Interest in and demand for cloud-based numbers and SIP trunks was high even before COVID-19 forced change upon us, and the growth of cloud-based conferencing services and contact centres means that demand is set to increase. Affordable cloud-based numbers are essential for organizations to maintain seamless communication and collaboration between their employees, customers and their supply chains.  They are also imperative to support the huge increase in consumers who are now reliant on digital e-commerce for products and services, as well as to reach out to customer services for support.

Brands that embrace cloud-based communications will benefit from more engaged customers and sales. These are delivered over a number of channels, giving customers a choice of how they want to engage with the brand, and also flow seamlessly into other areas such as application-to-person message alerts for package deliveries, and one-time passwords for security.
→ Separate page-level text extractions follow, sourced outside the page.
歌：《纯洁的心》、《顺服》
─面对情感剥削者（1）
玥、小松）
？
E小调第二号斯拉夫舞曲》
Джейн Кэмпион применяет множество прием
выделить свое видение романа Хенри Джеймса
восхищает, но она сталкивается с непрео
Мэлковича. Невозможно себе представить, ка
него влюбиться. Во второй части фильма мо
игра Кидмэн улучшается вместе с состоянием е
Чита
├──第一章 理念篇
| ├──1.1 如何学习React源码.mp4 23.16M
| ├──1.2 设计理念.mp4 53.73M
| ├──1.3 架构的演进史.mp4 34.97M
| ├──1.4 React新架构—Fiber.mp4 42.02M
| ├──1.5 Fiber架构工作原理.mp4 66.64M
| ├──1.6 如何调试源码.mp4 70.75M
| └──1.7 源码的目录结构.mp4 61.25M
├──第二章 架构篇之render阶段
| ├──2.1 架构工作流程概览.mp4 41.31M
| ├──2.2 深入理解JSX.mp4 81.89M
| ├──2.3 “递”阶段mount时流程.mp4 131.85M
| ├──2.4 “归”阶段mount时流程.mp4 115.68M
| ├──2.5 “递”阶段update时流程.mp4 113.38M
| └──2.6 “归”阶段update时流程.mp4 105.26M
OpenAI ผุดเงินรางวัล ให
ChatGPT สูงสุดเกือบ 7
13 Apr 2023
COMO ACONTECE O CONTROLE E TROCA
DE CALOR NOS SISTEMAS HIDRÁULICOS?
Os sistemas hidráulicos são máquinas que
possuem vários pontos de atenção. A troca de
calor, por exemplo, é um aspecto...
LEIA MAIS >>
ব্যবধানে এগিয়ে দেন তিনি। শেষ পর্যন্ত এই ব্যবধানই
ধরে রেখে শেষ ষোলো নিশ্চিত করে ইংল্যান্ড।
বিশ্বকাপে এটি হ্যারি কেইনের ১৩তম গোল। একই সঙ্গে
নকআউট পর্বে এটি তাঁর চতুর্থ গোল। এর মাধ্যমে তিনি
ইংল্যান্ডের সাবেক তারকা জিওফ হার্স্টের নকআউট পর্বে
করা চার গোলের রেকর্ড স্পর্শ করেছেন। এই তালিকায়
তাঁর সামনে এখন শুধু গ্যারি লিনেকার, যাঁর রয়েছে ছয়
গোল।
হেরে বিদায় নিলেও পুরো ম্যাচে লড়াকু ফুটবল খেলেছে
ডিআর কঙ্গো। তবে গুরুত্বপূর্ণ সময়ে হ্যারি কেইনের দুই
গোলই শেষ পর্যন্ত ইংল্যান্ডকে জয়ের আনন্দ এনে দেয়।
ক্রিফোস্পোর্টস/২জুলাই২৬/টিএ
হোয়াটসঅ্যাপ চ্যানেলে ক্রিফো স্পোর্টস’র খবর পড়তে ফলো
Cloud based multi-channel communications presents a range of new opportunities for personalised brand engagement.

There is also an increase in demand for capacity services, with on-premise hardware infrastructure being replaced by cloud-hosted services. The initial trend was for businesses to have point-to-point connectivity to a single cloud provider. However, the use of multi-cloud - or hybrid - infrastructure is becoming more widespread, with different types of traffic allocated to the cloud provider, or in the data center that best suits its requirements.  With this multi-point connectivity, organizations could have their workflows served by AWS, some by Microsoft Azure, some by Google Cloud Platform– and those organizations will need interconnectivity between those providers in order to have a seamless cloud service.

The pandemic showed us just how critical it is to have effective communications and collaboration services. The availability of the cloud is making those services more accessible, more efficient, more cost effective and more secure. Cloud communications have become the foundation for how we will conduct business in the future and how our workforces and customer base will connect. Cloud services will continue to drive a paradigm shift in both business operations and consumer behaviour. The challenge going forward is to ensure a properly managed move from traditional communications to the new, sustainable cloud-based world.

Divya has over two decades of experience in the telecommunications industry and has played a key role in developing BICS’ innovative communications strategy and new revenue streams. She is responsible for innovation and has successfully built BICS’ Digital Product portfolio, combining the right mix of technical and business experience to serve new emerging markets for traditional telecom providers. Divya is passionate about customer experience and has driven the digitalisation of BICS’ services, introducing the ‘agile-way-to-work’ process which enables companies to launch new services to the market, faster.